Suite à l'acceptation par le peuple et les cantons de l'initiative des Alpes, les relations entre la Confédération et les pays membres de l'Union européenne se sont détériorées de façon significative. Réunis à Bruxelles au lendemain de la votation, les ministres des affaires étrangères de l'UE se sont en effet prononcés pour une réévaluation de l'ensemble de leurs relations avec la Suisse, remettant en cause l'ouverture même des négociations bilatérales, prévue initialement pour le printemps. Après une pause de réflexion de 3 mois - durant laquelle les préparatifs des mandats de négociation ont été gelés - les ministres des affaires étrangères de l'UE ont confirmé leur intention de négocier, "au moment approprié", des accords sectoriels avec la Suisse. A cet égard, ils ont demandé à la Commission européenne d'achever la préparation des directives de négociation dans les domaines de la libre circulation des personnes, de la recherche, de l'accès au marché pour les produits agricoles, des obstacles techniques aux échanges et de l'accès aux marchés publics. L'adoption d'un mandat de négociation dans le domaine des transports routier et aérien a, pour sa part, été soumis à de plus amples clarifications quant aux modalités d'une application de l'initiative des Alpes non-discriminatoire et conforme à l'économie de marché par les autorités suisses. Pour répondre aux sollicitations des Douze, le Conseil fédéral a proposé un paquet de mesures (taxe poids lourds proportionnelle aux kilomètres parcourus, taxe pour le franchissement des passages alpins concernés, mesures visant à promouvoir le trafic combiné) s'appliquant tant aux transporteurs suisses qu'à leurs collègues européens. Si les ministres des transports de l'UE ont approuvé, au mois de septembre, les principes émis par le Conseil fédéral, ils ont toutefois réclamé davantage de précisions avant d'entamer des négociations bilatérales en matière de transports routier et aérien [17].

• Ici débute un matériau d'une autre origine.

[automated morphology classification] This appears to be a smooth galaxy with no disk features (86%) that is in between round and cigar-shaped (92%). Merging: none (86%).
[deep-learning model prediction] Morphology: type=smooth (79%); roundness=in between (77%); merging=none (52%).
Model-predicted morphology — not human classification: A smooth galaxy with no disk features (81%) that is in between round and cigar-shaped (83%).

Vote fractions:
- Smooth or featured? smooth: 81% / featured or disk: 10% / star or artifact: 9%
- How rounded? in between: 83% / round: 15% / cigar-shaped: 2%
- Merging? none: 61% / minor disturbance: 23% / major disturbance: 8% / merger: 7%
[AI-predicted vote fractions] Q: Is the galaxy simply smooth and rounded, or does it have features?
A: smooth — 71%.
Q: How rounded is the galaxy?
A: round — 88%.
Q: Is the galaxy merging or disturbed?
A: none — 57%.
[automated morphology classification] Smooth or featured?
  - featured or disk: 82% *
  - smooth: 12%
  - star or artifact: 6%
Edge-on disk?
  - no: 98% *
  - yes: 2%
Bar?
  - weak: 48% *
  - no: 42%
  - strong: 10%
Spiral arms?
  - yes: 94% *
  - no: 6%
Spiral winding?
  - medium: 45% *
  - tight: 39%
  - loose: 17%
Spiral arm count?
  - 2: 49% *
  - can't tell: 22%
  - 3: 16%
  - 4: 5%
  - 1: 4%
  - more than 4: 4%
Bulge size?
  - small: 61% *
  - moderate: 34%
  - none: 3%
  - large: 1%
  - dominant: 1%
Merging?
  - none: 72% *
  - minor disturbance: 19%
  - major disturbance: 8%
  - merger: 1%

Réunis au mois d'octobre à Luxembourg, les ministres des affaires étrangères des Douze ont donné leur feu vert à l'ouverture de négociations bilatérales en matière de libre circulation des personnes, de recherche, d'accès au marché pour les produits agricoles, d'obstacles techniques aux échanges et d'accès aux marchés publics. L'intégration du volet des transports dans ce premier paquet de négociations demeurait alors soumise aux explications complémentaires requises par l'UE. Conscients des risques d'achoppement dans des domaines tels que la libre circulation des personnes ou la levée de la limite de 28 tonnes pour les poids lourds, les ministres de l'UE ont tenu à rappeler que les négociations sectorielles devront progresser parallèlement, empêchant ainsi la Suisse de rejeter les accords qui ne lui conviennent pas [18].

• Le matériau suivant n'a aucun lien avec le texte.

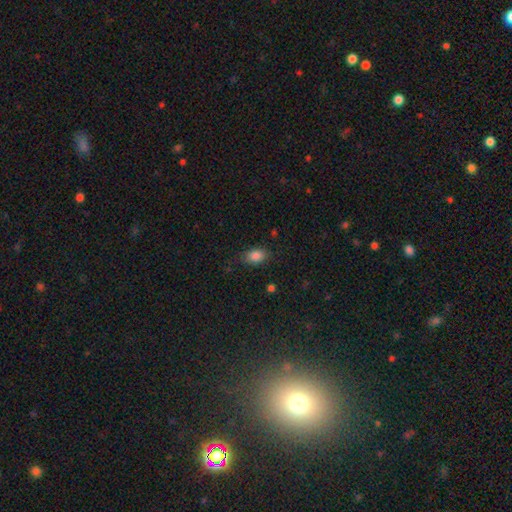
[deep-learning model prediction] Smooth or featured? smooth (85%)
How rounded? in between (83%)
Merging? none (77%)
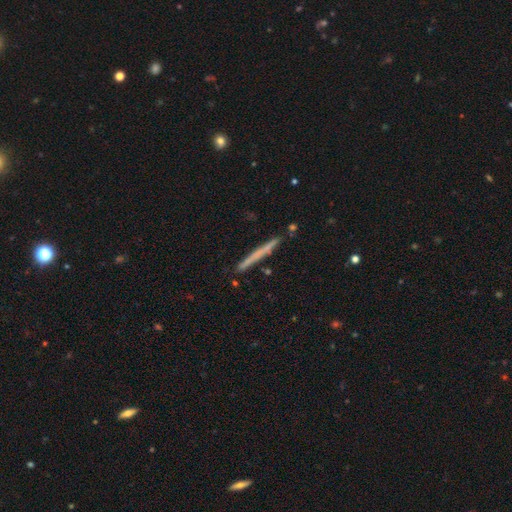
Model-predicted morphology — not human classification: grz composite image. It shows a smooth galaxy with no disk features (52%) that is cigar-shaped (97%). Merging: none (89%).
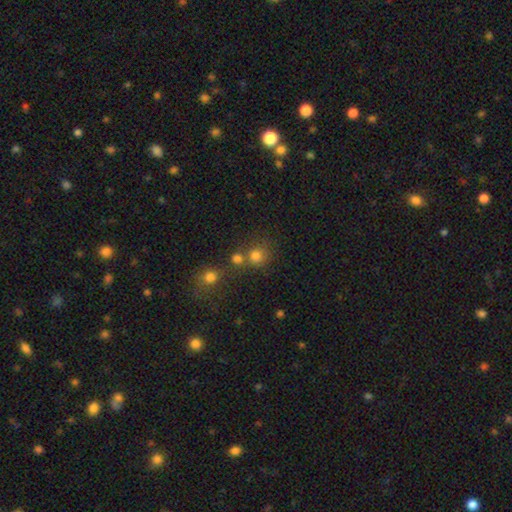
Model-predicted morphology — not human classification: smooth_or_featured: smooth (p=0.76) [alt: star or artifact p=0.17]
how_rounded: round (p=0.88) [alt: in between p=0.11]
merging: none (p=0.58) [alt: merger p=0.29]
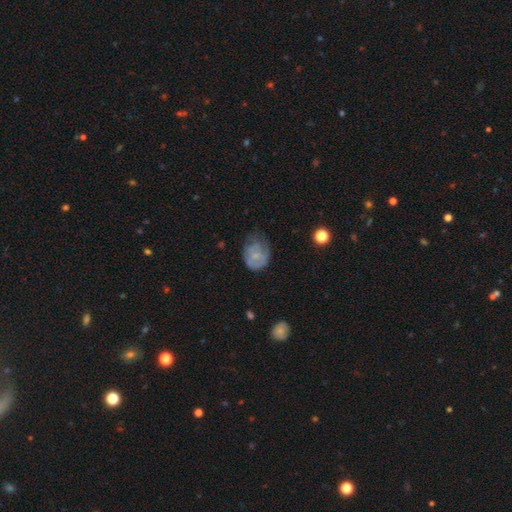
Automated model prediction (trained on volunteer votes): smooth_or_featured: smooth (p=0.57) [alt: featured or disk p=0.35]
how_rounded: round (p=0.53) [alt: in between p=0.46]
merging: none (p=0.36) [tied with: minor disturbance p=0.36]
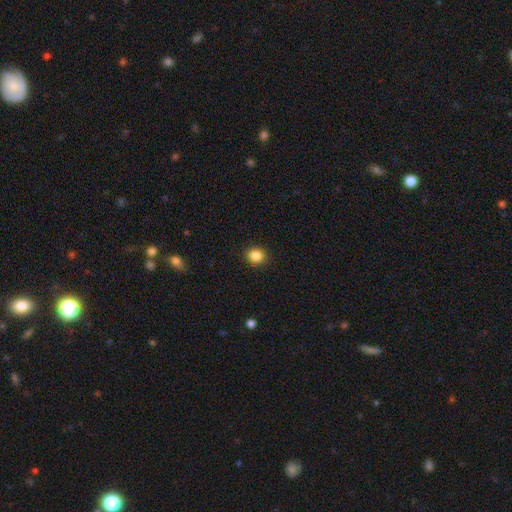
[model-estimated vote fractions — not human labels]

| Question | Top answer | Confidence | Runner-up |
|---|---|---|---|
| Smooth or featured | smooth | 86% | star or artifact (11%) |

Après huit mois de remise en question, le Conseil des ministres des transports de l'UE a finalement décidé de réactiver les dossiers routier et aérien en demandant à la Commission européenne de reprendre la préparation des directives de négociations en matière de transports. L'ouverture proprement dite des négociations dans ce secteur prioritaire pour la Confédération n'a cependant été fixée qu'au printemps 1995. Ayant toutefois reçu la certitude que les transports feraient partie intégrante du premier paquet de négociations, le Conseil fédéral a répondu favorablement à la proposition de la Commission européenne d'ouvrir les négociations bilatérales dès le 12 décembre à Bruxelles. Les autorités fédérales ont néanmoins souhaité reporter les discussions sur la libre circulation des personnes et sur l'accès au marché des produits agricoles de quelques semaines afin d'affiner leurs mandats de négociation dans ces deux domaines particulièrement sensibles pour la Suisse. Face à l'insistance de l'Union européenne, ces deux secteurs ont cependant été abordés dès l'ouverture des négociations qui ont débuté à la date prévue. A cette occasion, le coordinateur suisse des négociations, Jakob Kellenberger, a indiqué que la Suisse souhaitait également aborder d'autres dossiers importants avec l'UE tels que celui du perfectionnement passif des textiles, de l'audiovisuel (programme MEDIA), des statistiques ou encore de l'éducation et de la formation (ERASMUS, COMETT).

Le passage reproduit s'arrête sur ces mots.